ЯТЬ. Психотерапия русской традицией, или как жить лучше в опоре на наш культурный код - страница 2



.

Ещё в детстве, читая нашу золотую классику, я всё время думала, почему у деревенских – образ людей третьего сорта и обслуги? Это потом я поняла: наша классика написана из позиции «сверху» по отношению к деревне. Что логично, писали же её в основном представители города. Эту «обесценивающую» позицию впитали и мы, ныне живущие, благодаря погружению в шедевры русской литературы. Представление о «недалёкой деревне» теперь и топором не вырубишь. Поэтому мы имеем то, что имеем: йогу, даосские практики, тибетские чаши и африканские барабаны…


Когда я открыла для себя мир деревенской традиции, была шокирована её многообразием, глубиной и сложностью. Моя мама, кандидат биологических наук, и я со своими четырьмя дипломами с огромным трудом в первый раз заправили стан для ткачества! До сих пор как вспомню, так вздрогну. А орнаменты? Ума не приложу, как они, эти «недалёкие деревенские женщины», без принтеров ткали все эти узоры. Мы явно не теми глазами смотрим на фольклор. Поэтому я и написала эту книгу: это моя попытка вернуть ценность нашего наследия и выстроить дорожки от ушедшего к настоящему.

По данным переписи 1913 года, 85% населения в России жили в деревнях и сёлах и только 15% – в городах. Это означает, что как минимум 85% читающих эту книгу своими корнями уходят именно в деревню и деревенский культурный код. Но в школе все учили Пушкина, и это могло сформировать неверную картину сословной принадлежности (на всякий случай: деление на сословия моё, авторское).


Смею предположить, что в голове каждого из нас идёт некое противостояние кодовых систем: культурный код города VS культурный код деревни. Для вас, к примеру, блин – это символ солнца или поминальное блюдо? Цвет смерти – чёрный или белый? «Чёрное солнце» – это новый культурный код, а «белое поминание» – архаичный. У современника эти коды причудливым образом уживаются в определённой пропорции. И даже если я – городской житель в третьем поколении, то семейные сценарии и поведенческие установки «деревенского сословия» всё равно живут во мне в фоновом режиме и иногда вступают в конфликт с более «свежими». С этой колокольни «сословных несостыковок» эта книга может выступить недостающим звеном для лучшего понимания себя.

Не такая уж и архаичная

Ещё важно договориться об исследуемом периоде. В книге речь будет идти о русской традиции XX, XIX веков, максимум XVIII. Именно об этом периоде у нас есть достоверные данные этнографических экспедиций, в которых были записаны песни и обряды, собраны наряды и артефакты, хранящиеся в музеях. Опять тут стоит отметить, что город не очень-то интересовался жизнью деревни, не видел в этом ценности. Экспедиции – это что-то на гурманском для интеллектуальных эстетов. Таких энтузиастов оказалось немного, и им большой поклон.
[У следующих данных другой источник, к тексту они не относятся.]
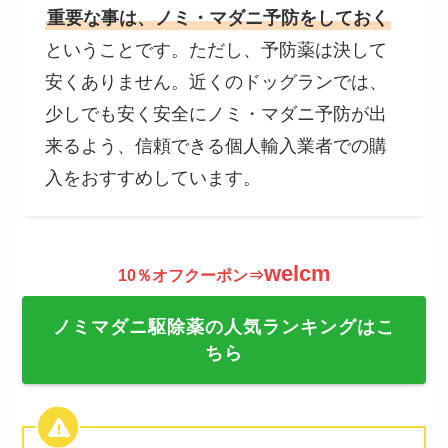
重要な事は、ノミ・マダニ予防をしておく
ということです。ただし、予防薬は決して
安くありません。近くのドッグランでは、
少しでも安く安全にノミ・マダニ予防が出
来るよう、信頼できる個人輸入業者での購
入をおすすめしています。
welcm
10％オフクーポン⇒
ノミマダニ駆除薬の人気ランキングはこ
ちら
Как деревня жила раньше, мы знаем только ориентировочно. Например, сколько хранится ткань? Не в музейных условиях, а в деревне в естественном бытовании? Двести лет? Тем более с учётом истории нашей страны с войнами, переселениями и другими перипетиями? Да и кто ж в здравом уме хранит рабочее? Вот и получается, что в музеях мы можем найти только праздничную одежду.

А песни? Первая звукозаписывающая аппаратура – фонограф – появилась в 1877 году, и то бо́льшая часть раннего архива была утеряна и разрушена из-за хрупкости катушек. Фактически мы имеем тексты старинных песен XVIII–XIX веков, а звучание – только XX века, когда первая волна фольклорного движения вдруг обнаружила архаичный пласт культуры в деревне и ринулась записывать бабушек. Получается, что старинные песни не настолько уж и стары.